┌─ 抜粋

相続放棄しても家に住み続けることはできる?
親の借金などを背負いたくない理由から、相続放棄を考える方は少なくありません。相続放棄すれば借金などの相続からは逃れられますが、住宅はどうなるのでしょうか。この記事では、相続放棄した際の住宅に住み続けることができるのかどうかについてご紹介します。また、家に住み続ける方法などについても解説します。
相続放棄したら今の家にいつまで住める?
相続放棄した場合、親のすべての財産を放棄することになりますので、親が所有する住宅も手放します。そのため永住することは難しく、いずれ引っ越しをする必要があります。
相続放棄したときの住める期間
被相続人が亡くなってから、3か月以内に相続放棄する必要があります。相続放棄を終えたあとは、3か月以内に住宅を引き払います。相続放棄〜相続放棄完了までの期間を考えると、最長6か月は現在の住宅に住むことが可能です。
相続放棄した家に住み続ける方法はある?
相続放棄した場合、そのままの状態で永住することはできません。しかし、次の5つの方法であれば、住み慣れた家を離れずに生活を続けられる可能性があります。どのような方法があるのか、見ていきましょう。
配偶者短期居住権
配偶者短期居住権は2020年4月に新設された権利です。被相続人と生活していた方が配偶者であれば、この権利を活用できます。亡くなった被相続人が所有する住宅に無償で住んでいた際に利用可能です。
配偶者短期居住権を使用できる期間は、遺産分割協議により住宅を存続する人が決まった日または、相続の発生から6か月を経過した日のどちらかの遅い日までとなっています。最低でも6か月は住み慣れた家で生活を続けられますが、通常3か月で成立する遺産分割協議が長引けば長引くほど、居住できる期間も伸びます。
住宅の購入
亡くなった被相続人にお金を貸していた場合、相続財産管理人の申立てが可能です。亡くなった人の財産を手放して、お金を貸した人に代金を分配する仕組みです。そのため、財産管理人で住宅を購入すれば、ほかの相続放棄は完了していても住宅は手にできます。
注意点としては、家の購入になるのである程度のお金が必要になることです。

└─

◆ 内容の確認 ◆
**1.** 次の記述(a)〜(c)が相続放棄と住まいに関する文章の内容と合っているかを判定せよ。それぞれ「はい」か「いいえ」で答え、根拠となる本文の語句をそのまま引用すること。
(a) 配偶者短期居住権は2020年4月に新しく設けられた権利である。
(b) 相続放棄は被相続人が亡くなってから6か月以内に行う必要がある。
(c) 住宅を購入する方法では、お金はかからない。
**2.** 相続放棄と住まいに関する文章について、次の問いに答えよ。
(a) 相続放棄を終えたあと、何か月以内に住宅を引き払うか。
(b) 配偶者短期居住権を活用できるのは、被相続人とどのような関係で生活していた人か。
(c) 住み慣れた家を離れずに生活を続けられる可能性がある方法は、いくつあるとされているか。
**3.** 相続放棄と住まいに関する文章の続きを、本文の最後の文のあとから書き進めよ。

┌─ 保存データ

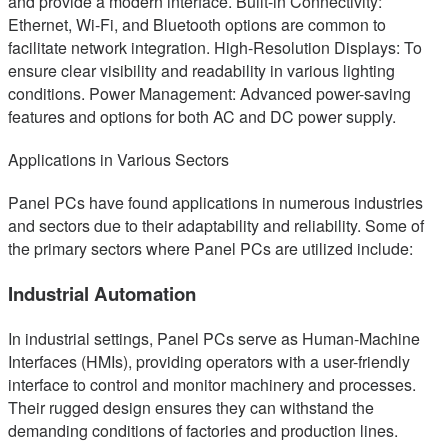
and provide a modern interface. Built-in Connectivity:
Ethernet, Wi-Fi, and Bluetooth options are common to
facilitate network integration. High-Resolution Displays: To
ensure clear visibility and readability in various lighting
conditions. Power Management: Advanced power-saving
features and options for both AC and DC power supply.
Applications in Various Sectors
Panel PCs have found applications in numerous industries
and sectors due to their adaptability and reliability. Some of
the primary sectors where Panel PCs are utilized include:
Industrial Automation
In industrial settings, Panel PCs serve as Human-Machine
Interfaces (HMIs), providing operators with a user-friendly
interface to control and monitor machinery and processes.
Their rugged design ensures they can withstand the
demanding conditions of factories and production lines.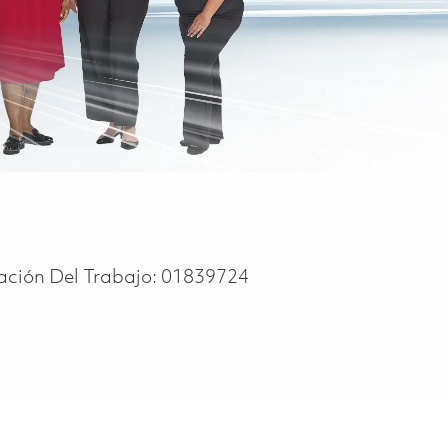
cación Del Trabajo:
01839724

└─

◆ 項目別の解答 ◆
**1.**
(a) はい。「配偶者短期居住権は2020年4月に新設された権利です」
(b) いいえ。「被相続人が亡くなってから、3か月以内に相続放棄する必要があります」
(c) いいえ。「家の購入になるのである程度のお金が必要になることです」

**2.**
(a) 3か月以内
(b) 配偶者
(c) 5つ

**3.**
名義変更する
亡くなった被相続人と住んでいた住宅が賃貸であれば、利用できる方法です。借りていた住宅の名義人を自分に切り替えることで、家を出る必要がなくなります。再度、審査が必要になるなどはオーナーや管理会社ごとで異なる場合があるため、一度相談しましょう。
注意点は、被相続人が出した敷金の受け取りに気をつけることです。敷金も相続財産に当てはまるので、受け取ってしまうと、相続放棄ができなくなります。相続放棄をしたい方は気をつけましょう。
親族に自宅購入をお願いする
自分で住宅の購入が難しい場合は、まとまった資金を用意できる親族に住宅購入のお願いをしましょう。購入してもらったあとは住宅を貸してもらうことで、変わらず住み続けられます。
限定承認に切り替える
亡くなった被相続人が住宅のローンの支払い終えている場合、相続放棄ではなく限定承認に切り替えることもひとつの手段です。限定承認は、プラス分の財産だけのマイナスの財産しか引き継げないようにするための相続方法です。ただし、限定承認をするためには相続人全員の同意・住宅に抵当権が設けられていないといった条件をクリアする必要があります。
相続放棄の判断に迷ったら期間伸長できる!
そもそも相続放棄を本当に行なっていいのか、判断に迷う方は多く見られます。とはいえ、相続放棄をするまでの期間が設定されているため、早々な判断を求められます。ここでは、相続放棄に悩んだ際に利用できる期間伸長について見ていきましょう。
期間伸長とは
通常、相続放棄は被相続人が亡くなったことを知ってから3か月以内に手続きを進める必要があります。一方で期間伸長は、家庭裁判所で申立てをすると、さまざまな要因から3〜6か月程度の伸長が可能です。期間伸長が承認されれば、すぐに家を出る必要もありません。また、相続放棄についてじっくり考える時間も設けられるため、親族や専門家などに相談も可能です。
自己判断は避ける
相続放棄に悩む方にとってはありがたい期間伸長ですが、その手続きは少し複雑です。伸長をする理由によっては期間が短かったり認められなかったりする場合があります。だからこそ、自己判断で手続きを進めるのはリスクが大きいと考えられます。
相続のプロである弁護士または司法書士などに相談して、有利になるようにアドバイスをもらうことが大切です。相続放棄の伸長だけでなく、相続放棄をしたあとの住宅についても相談できるので、気になること・ひとりで解決できない問題があれば、早めに専門家に相談しましょう。
まとめ
今回は、相続放棄したときの住宅についてご紹介しました。相続放棄したあと、最長6か月以内に家を出る必要があります。永住はできないため、住み慣れた家を手放したくないときは、限定承認や住宅を購入するなどのさまざまな方法の活用を検討してください。さらに、相続放棄そのものに悩んでいる方は、期間伸長の利用がおすすめです。ただし、期間伸長は手続きがややこしいため、ひとりで進めるのではなく、専門家にアドバイスをもらうことが重要です。